==== RECORD EXCERPTS ====

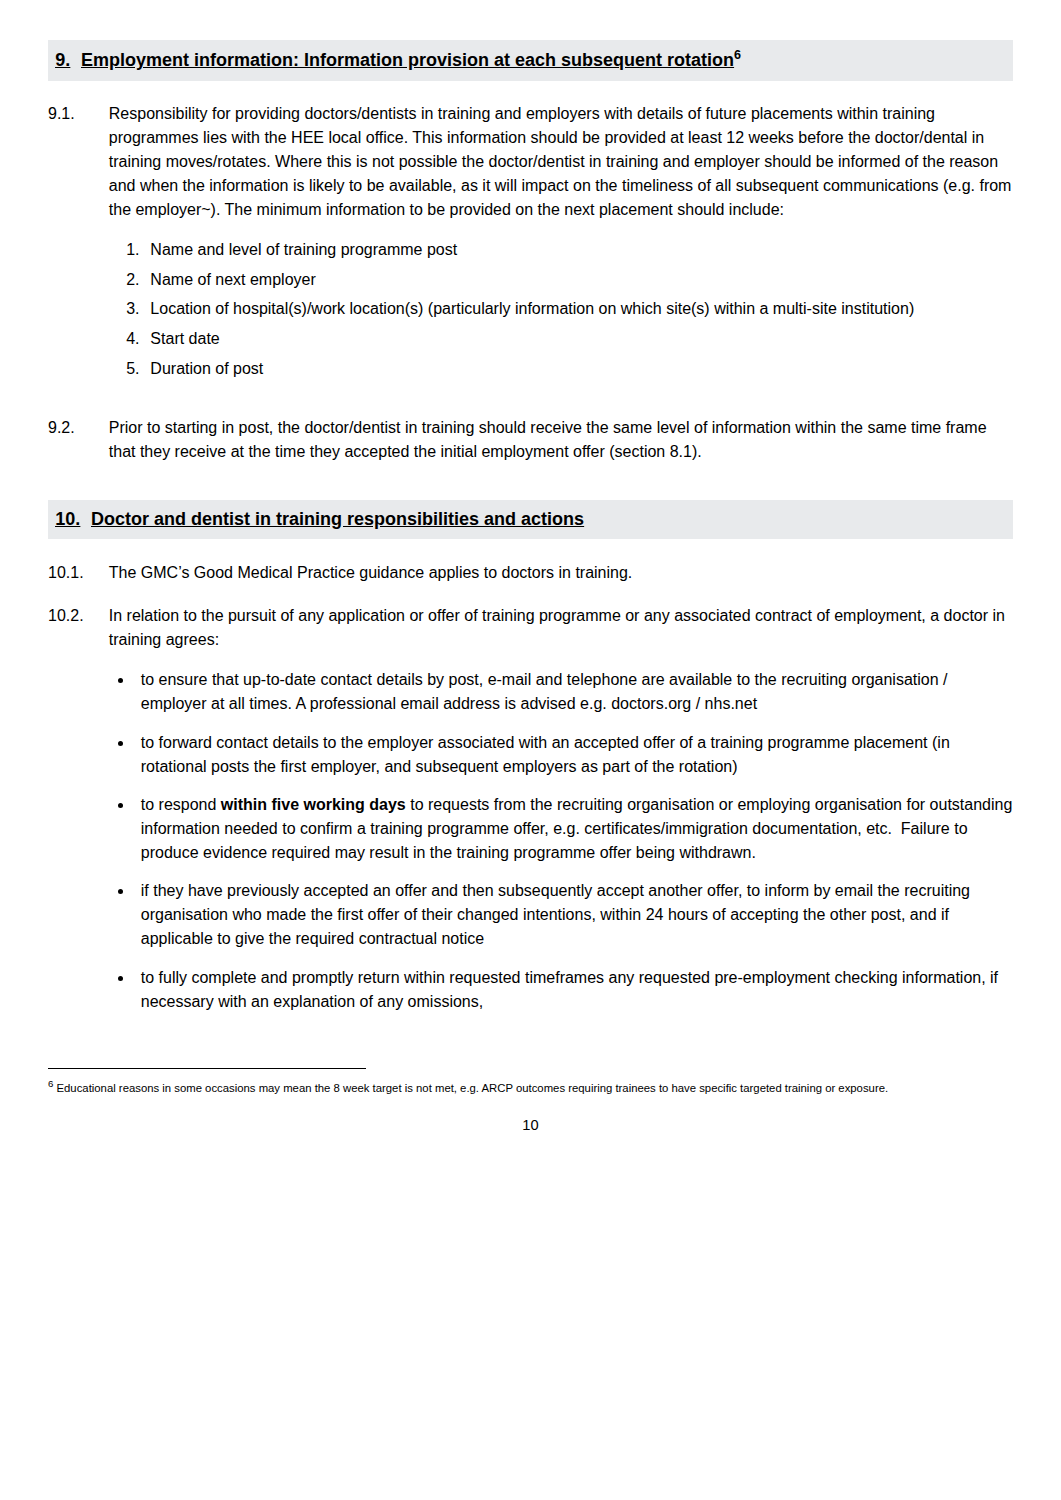9. Employment information: Information provision at each subsequent rotation6
9.1.
Responsibility for providing doctors/dentists in training and employers with details of future placements within training programmes lies with the HEE local office. This information should be provided at least 12 weeks before the doctor/dental in training moves/rotates. Where this is not possible the doctor/dentist in training and employer should be informed of the reason and when the information is likely to be available, as it will impact on the timeliness of all subsequent communications (e.g. from the employer~). The minimum information to be provided on the next placement should include:
Name and level of training programme post
Name of next employer
Location of hospital(s)/work location(s) (particularly information on which site(s) within a multi-site institution)
Start date
Duration of post
9.2.
Prior to starting in post, the doctor/dentist in training should receive the same level of information within the same time frame that they receive at the time they accepted the initial employment offer (section 8.1).
10. Doctor and dentist in training responsibilities and actions
10.1.
The GMC’s Good Medical Practice guidance applies to doctors in training.
10.2.
In relation to the pursuit of any application or offer of training programme or any associated contract of employment, a doctor in training agrees:
to ensure that up-to-date contact details by post, e-mail and telephone are available to the recruiting organisation / employer at all times. A professional email address is advised e.g. doctors.org / nhs.net
to forward contact details to the employer associated with an accepted offer of a training programme placement (in rotational posts the first employer, and subsequent employers as part of the rotation)
to respond within five working days to requests from the recruiting organisation or employing organisation for outstanding information needed to confirm a training programme offer, e.g. certificates/immigration documentation, etc. Failure to produce evidence required may result in the training programme offer being withdrawn.
if they have previously accepted an offer and then subsequently accept another offer, to inform by email the recruiting organisation who made the first offer of their changed intentions, within 24 hours of accepting the other post, and if applicable to give the required contractual notice
to fully complete and promptly return within requested timeframes any requested pre-employment checking information, if necessary with an explanation of any omissions,
6 Educational reasons in some occasions may mean the 8 week target is not met, e.g. ARCP outcomes requiring trainees to have specific targeted training or exposure.
10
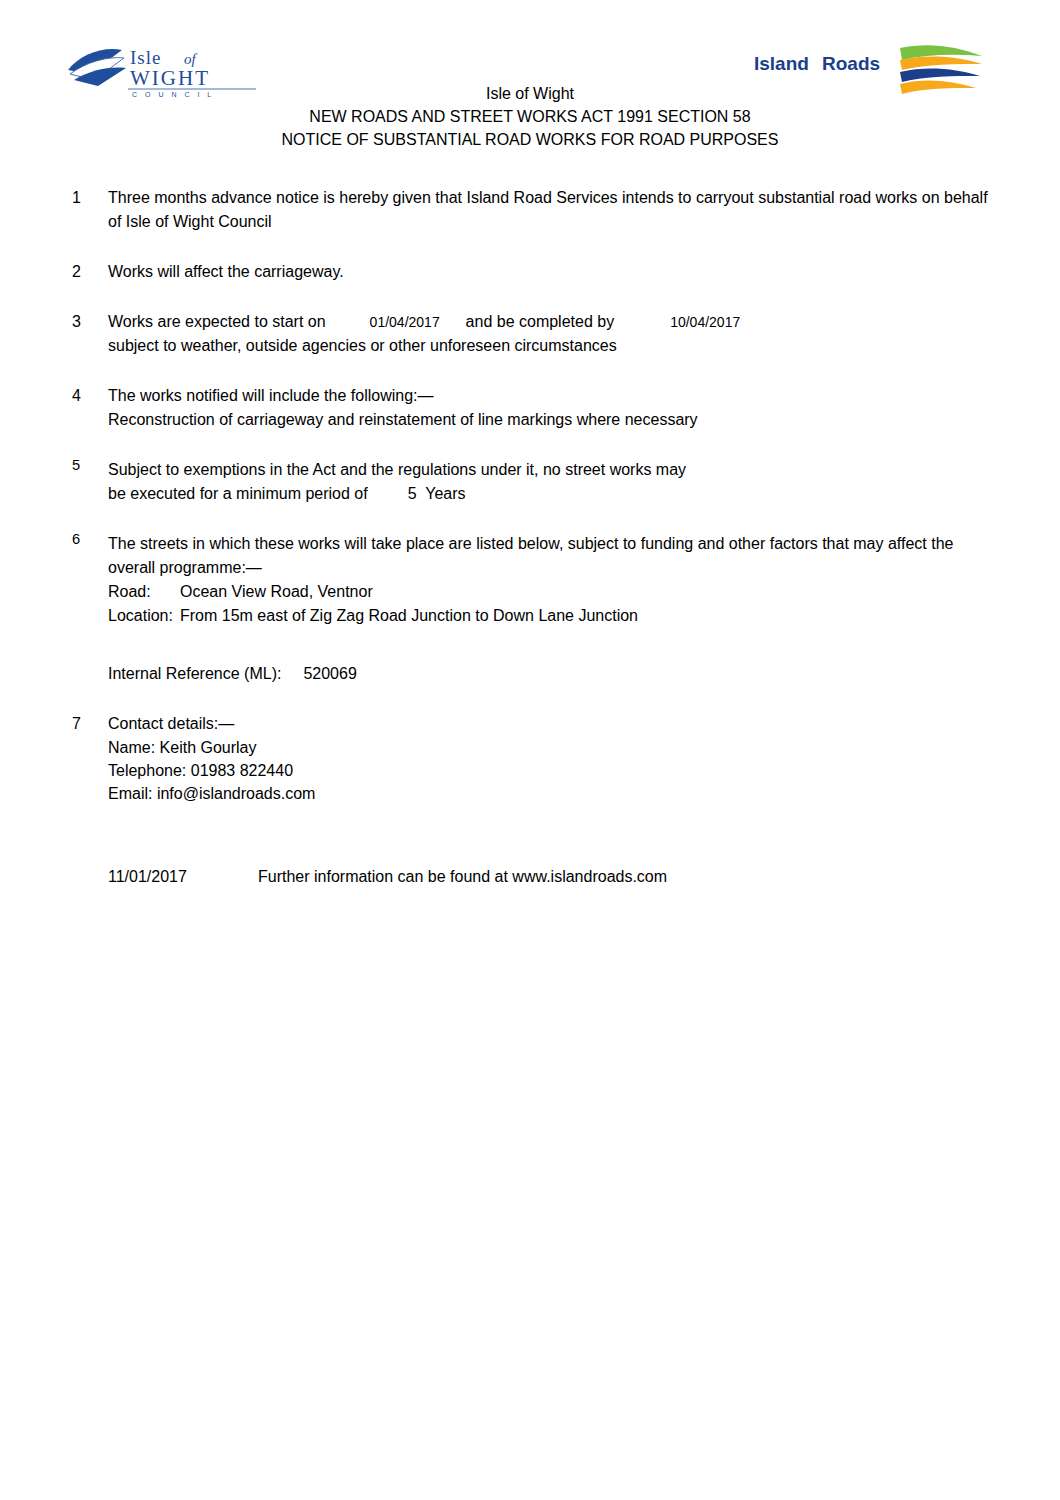Isle of WIGHT C O U N C I L
Island Roads
Isle of Wight
NEW ROADS AND STREET WORKS ACT 1991 SECTION 58
NOTICE OF SUBSTANTIAL ROAD WORKS FOR ROAD PURPOSES
Three months advance notice is hereby given that Island Road Services intends to carryout substantial road works on behalf of Isle of Wight Council
Works will affect the carriageway.
Works are expected to start on 01/04/2017and be completed by 10/04/2017
subject to weather, outside agencies or other unforeseen circumstances
The works notified will include the following:—
Reconstruction of carriageway and reinstatement of line markings where necessary
Subject to exemptions in the Act and the regulations under it, no street works may
be executed for a minimum period of 5 Years
The streets in which these works will take place are listed below, subject to funding and other factors that may affect the overall programme:—
Road: Ocean View Road, Ventnor
Location: From 15m east of Zig Zag Road Junction to Down Lane Junction
Internal Reference (ML): 520069
Contact details:—
Name: Keith Gourlay
Telephone: 01983 822440
Email: info@islandroads.com
11/01/2017 Further information can be found at www.islandroads.com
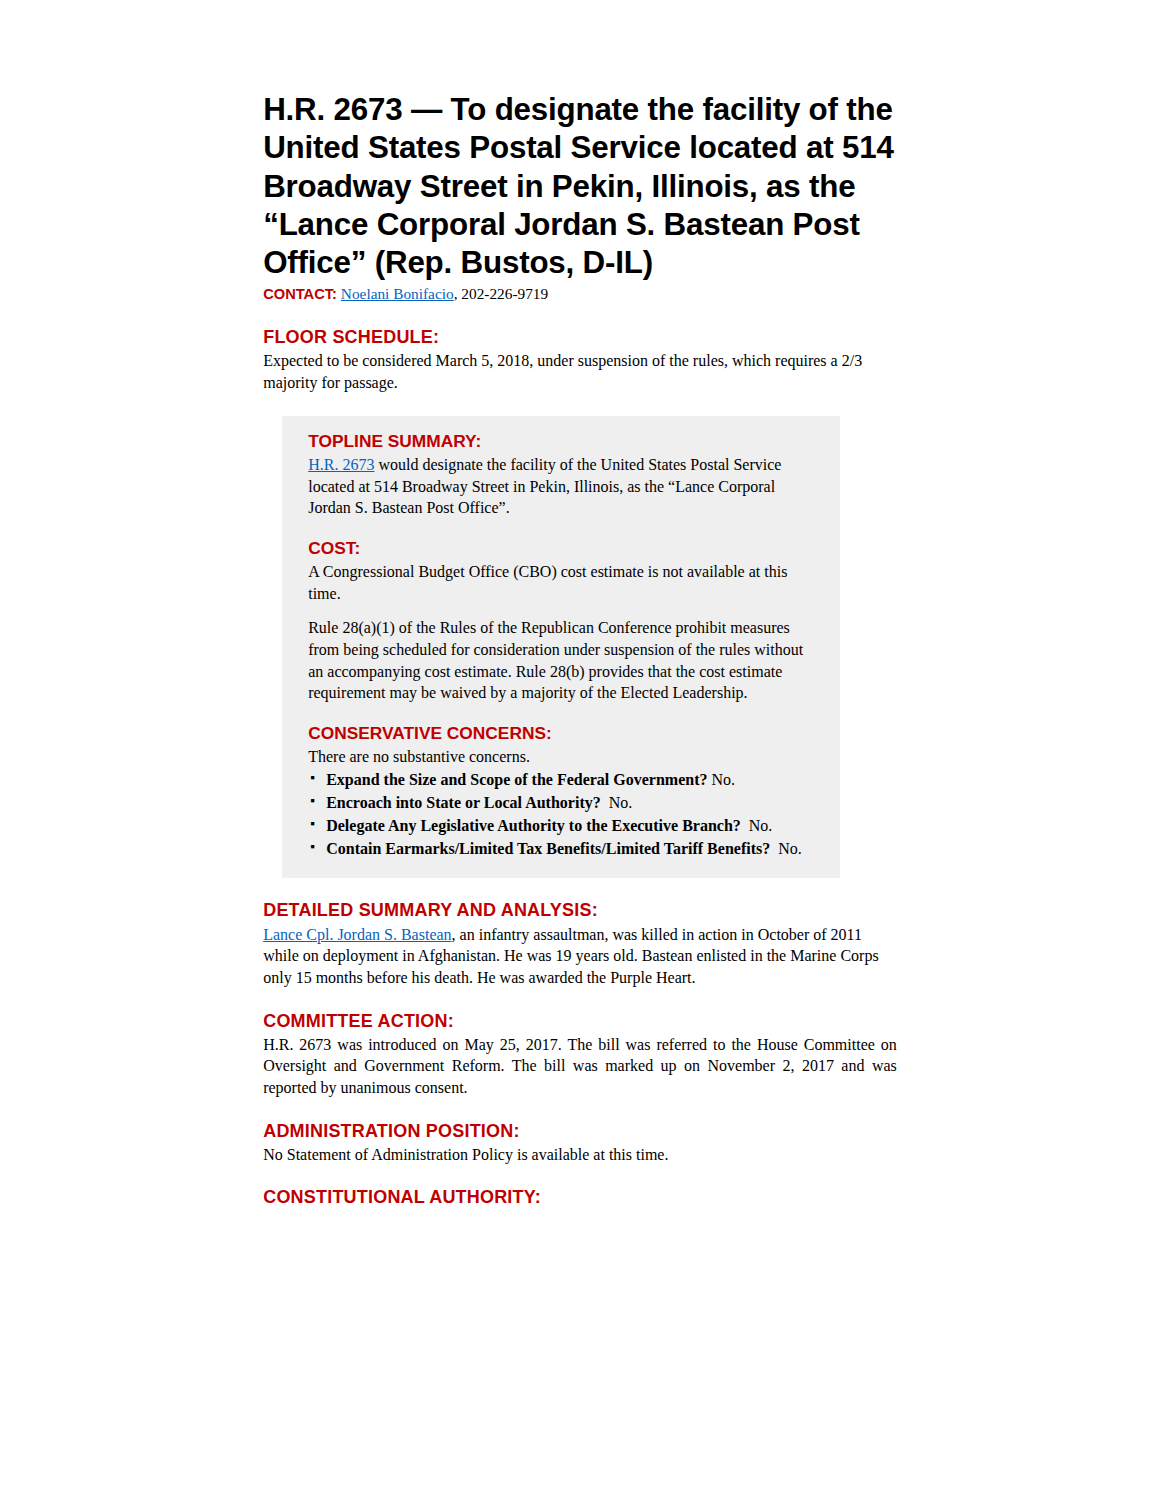H.R. 2673 — To designate the facility of the United States Postal Service located at 514 Broadway Street in Pekin, Illinois, as the “Lance Corporal Jordan S. Bastean Post Office” (Rep. Bustos, D-IL)
CONTACT: Noelani Bonifacio, 202-226-9719
FLOOR SCHEDULE:
Expected to be considered March 5, 2018, under suspension of the rules, which requires a 2/3 majority for passage.
TOPLINE SUMMARY:
H.R. 2673 would designate the facility of the United States Postal Service located at 514 Broadway Street in Pekin, Illinois, as the “Lance Corporal Jordan S. Bastean Post Office”.
COST:
A Congressional Budget Office (CBO) cost estimate is not available at this time.
Rule 28(a)(1) of the Rules of the Republican Conference prohibit measures from being scheduled for consideration under suspension of the rules without an accompanying cost estimate. Rule 28(b) provides that the cost estimate requirement may be waived by a majority of the Elected Leadership.
CONSERVATIVE CONCERNS:
There are no substantive concerns.
Expand the Size and Scope of the Federal Government? No.
Encroach into State or Local Authority? No.
Delegate Any Legislative Authority to the Executive Branch? No.
Contain Earmarks/Limited Tax Benefits/Limited Tariff Benefits? No.
DETAILED SUMMARY AND ANALYSIS:
Lance Cpl. Jordan S. Bastean, an infantry assaultman, was killed in action in October of 2011 while on deployment in Afghanistan. He was 19 years old. Bastean enlisted in the Marine Corps only 15 months before his death. He was awarded the Purple Heart.
COMMITTEE ACTION:
H.R. 2673 was introduced on May 25, 2017. The bill was referred to the House Committee on Oversight and Government Reform. The bill was marked up on November 2, 2017 and was reported by unanimous consent.
ADMINISTRATION POSITION:
No Statement of Administration Policy is available at this time.
CONSTITUTIONAL AUTHORITY:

====

TASK INSTRUCTIONS: Copy nothing but the lines above from the one with "11/01/2017 Further information" to the one with "DETAILED SUMMARY AND", inclusive, word for word. Leave every picture out.

TASK RESPONSE:
11/01/2017 Further information can be found at www.islandroads.com
H.R. 2673 — To designate the facility of the United States Postal Service located at 514 Broadway Street in Pekin, Illinois, as the “Lance Corporal Jordan S. Bastean Post Office” (Rep. Bustos, D-IL)
CONTACT: Noelani Bonifacio, 202-226-9719
FLOOR SCHEDULE:
Expected to be considered March 5, 2018, under suspension of the rules, which requires a 2/3 majority for passage.
TOPLINE SUMMARY:
H.R. 2673 would designate the facility of the United States Postal Service located at 514 Broadway Street in Pekin, Illinois, as the “Lance Corporal Jordan S. Bastean Post Office”.
COST:
A Congressional Budget Office (CBO) cost estimate is not available at this time.
Rule 28(a)(1) of the Rules of the Republican Conference prohibit measures from being scheduled for consideration under suspension of the rules without an accompanying cost estimate. Rule 28(b) provides that the cost estimate requirement may be waived by a majority of the Elected Leadership.
CONSERVATIVE CONCERNS:
There are no substantive concerns.
Expand the Size and Scope of the Federal Government? No.
Encroach into State or Local Authority? No.
Delegate Any Legislative Authority to the Executive Branch? No.
Contain Earmarks/Limited Tax Benefits/Limited Tariff Benefits? No.
DETAILED SUMMARY AND ANALYSIS:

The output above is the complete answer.